Bubba shook his head violently, startling his mother. Now it was time to address his mother bluntly, “Mama, did you shoot Melissa Dearman?”

His mother had been expecting the question. She knew her son pretty well. She knew what he was capable of, and what he was not capable of was shooting a woman he’d once loved so much he had asked her to marry him. She also knew that Bubba was the one that Sheriff John was looking at, harder and harder. But also, since Elgin Snoddy’s forty-five was missing, and it had been her forty-five by way of inheritance, for some twenty odd years, that Sheriff John, and like as not, her son, would be looking at her, too. “Of course not, dear. If I were of a mind to kill a body, young Melissa Dearman being a good example of a body who needed to be killed, I’d of taken a chain saw to her and then put her poor hapless corpse into a wood chipper.” She smiled brightly. “Just like I did to your father.”

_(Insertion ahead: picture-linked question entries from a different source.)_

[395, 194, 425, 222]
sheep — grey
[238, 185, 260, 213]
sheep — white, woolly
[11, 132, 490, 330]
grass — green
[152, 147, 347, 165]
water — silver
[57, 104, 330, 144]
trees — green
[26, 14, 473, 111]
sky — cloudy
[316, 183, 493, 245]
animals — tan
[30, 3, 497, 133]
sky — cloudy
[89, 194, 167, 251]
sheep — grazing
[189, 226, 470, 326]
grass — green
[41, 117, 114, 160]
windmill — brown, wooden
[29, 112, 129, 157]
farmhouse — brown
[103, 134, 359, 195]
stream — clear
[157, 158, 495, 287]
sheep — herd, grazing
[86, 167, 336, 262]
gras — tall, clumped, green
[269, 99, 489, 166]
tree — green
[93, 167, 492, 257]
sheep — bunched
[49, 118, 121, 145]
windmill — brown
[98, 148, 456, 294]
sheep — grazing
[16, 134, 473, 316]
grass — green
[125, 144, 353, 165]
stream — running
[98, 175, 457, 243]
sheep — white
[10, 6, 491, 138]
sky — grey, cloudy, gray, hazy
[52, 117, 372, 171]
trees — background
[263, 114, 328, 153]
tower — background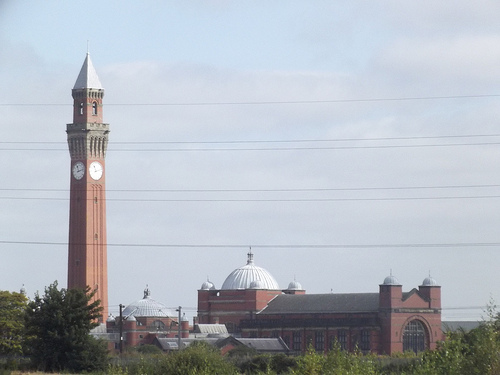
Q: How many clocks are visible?
A: 2.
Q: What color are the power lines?
A: Black.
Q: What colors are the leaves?
A: Green.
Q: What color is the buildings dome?
A: White.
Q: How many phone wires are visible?
A: 6.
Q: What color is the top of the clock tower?
A: Gray.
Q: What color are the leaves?
A: Green.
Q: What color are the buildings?
A: Red brick.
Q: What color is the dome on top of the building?
A: White.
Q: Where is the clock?
A: The clock tower.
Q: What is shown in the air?
A: Several utility lines.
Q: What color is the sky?
A: Blue.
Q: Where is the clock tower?
A: Next to the large brick buildings.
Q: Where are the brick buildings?
A: Next to the tall clock tower.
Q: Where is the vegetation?
A: In front of the buildings and tower.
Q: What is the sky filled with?
A: Clouds.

“Pa died of a heart attack, Ma.”
Miz Demetrice smiled knowingly.
“You were at the poker game all night?”

“Of course, dear. I lost over a hundred dollars and that dad-blasted Wilma Rabsitt was cheating like a son of a bitch.” Miz Demetrice adjusted her polka-dotted, silk dress and finally sat carefully down on Bubba’s ratty couch, like the queen she was, back straight, legs cross delicately at the ankles. Precious decided it was safe, and came out to sniff her shoes. Miz Demetrice offered the hound a hand to inspect, which the dog did, and then was scratched lightly behind the long ears for her efforts. The animal made a noise of contentment, and settled herself down beside Miz Demetrice just in case the human decided that more loving was in order. “Besides,” his mother went on. “You already asked Miz Adelia the same thing.”

“You know why.”

Miz Demetrice sighed. “I know why. I didn’t know what to say when the sheriff asked where I had been all night. He’s going to arrest me and Miz Adelia when he finds out.”

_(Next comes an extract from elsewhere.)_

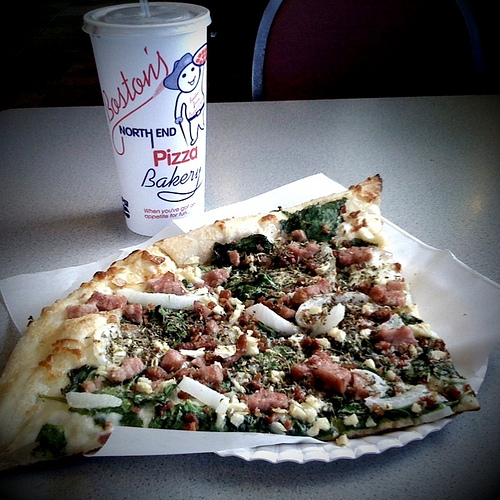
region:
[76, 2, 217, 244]
a white soda cup with Boston's North End Pizza logo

“What about the intruders while I was gone?”

“Well, who told you...oh, Adelia has got the biggest mouth, besides my own, of course,” Miz Demetrice chuckled. “Adelia left around five on Saturday, and around midnight someone was banging around downstairs as if they were dying. So naturally I got the shotgun and went downstairs to look, but by the time I got downstairs, they were gone. They must have seen all the lights coming on, and scrambled the hell on out of there. I went outside and let off a shotgun blast just to let them know they weren’t welcome to come a-skulking in the Snoddy Mansion, no more. It’s certainly not the first time we’ve have people come wandering over the property, looking for things best forgotten a century ago. Damn, ridge-crawling, rough-necked thieves, that’s what they are. And stupid to boot, listening to gossip about Colonel Snoddy and his disease ridden stories. These idjits heard you were in jail, and decided the pickings were rich that night.” She gave Bubba a satisfied look that told him how gleeful she was to have scared the ever living crap out of the morons who came looking for rumors on Saturday night. She would have rubbed her still-sore rump, but her son was staring directly at her, with an unfathomable express on his handsome face. “I keep that shotgun right by my bed.”

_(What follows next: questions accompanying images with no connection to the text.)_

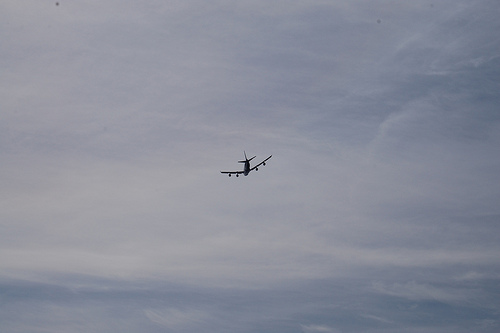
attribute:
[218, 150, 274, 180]
plane — tilted, flying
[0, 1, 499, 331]
sky — blue, clear, cloudy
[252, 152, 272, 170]
wing — horizontal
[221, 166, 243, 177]
wing — horizontal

“They came back on Sunday night?”

“Then I was up waiting for them. Right at midnight, I heard one of the windows in the dining room being messed with and I let a blast go right through the wall of the living room.” She snickered loudly. “I bet they wet their pants, for sure.”

“I missed the hole in the living room,” Bubba commented dryly. “I’ll come over and sleep over there tonight.”

Miz Demetrice shrugged. She wouldn’t admit that that would make her feel a lot better. Whoever it was, who had dared to come back after two nights was either the world’s biggest fool, or the world’s greediest, and certainly up to no good. “Perhaps that would be a good idea.”

“I’ll be over later. Try not to shoot me, too.” Bubba glanced out the window. The sun was setting, and vivid clouds of purple slashed over the west. “What about Daddy’s forty-five?”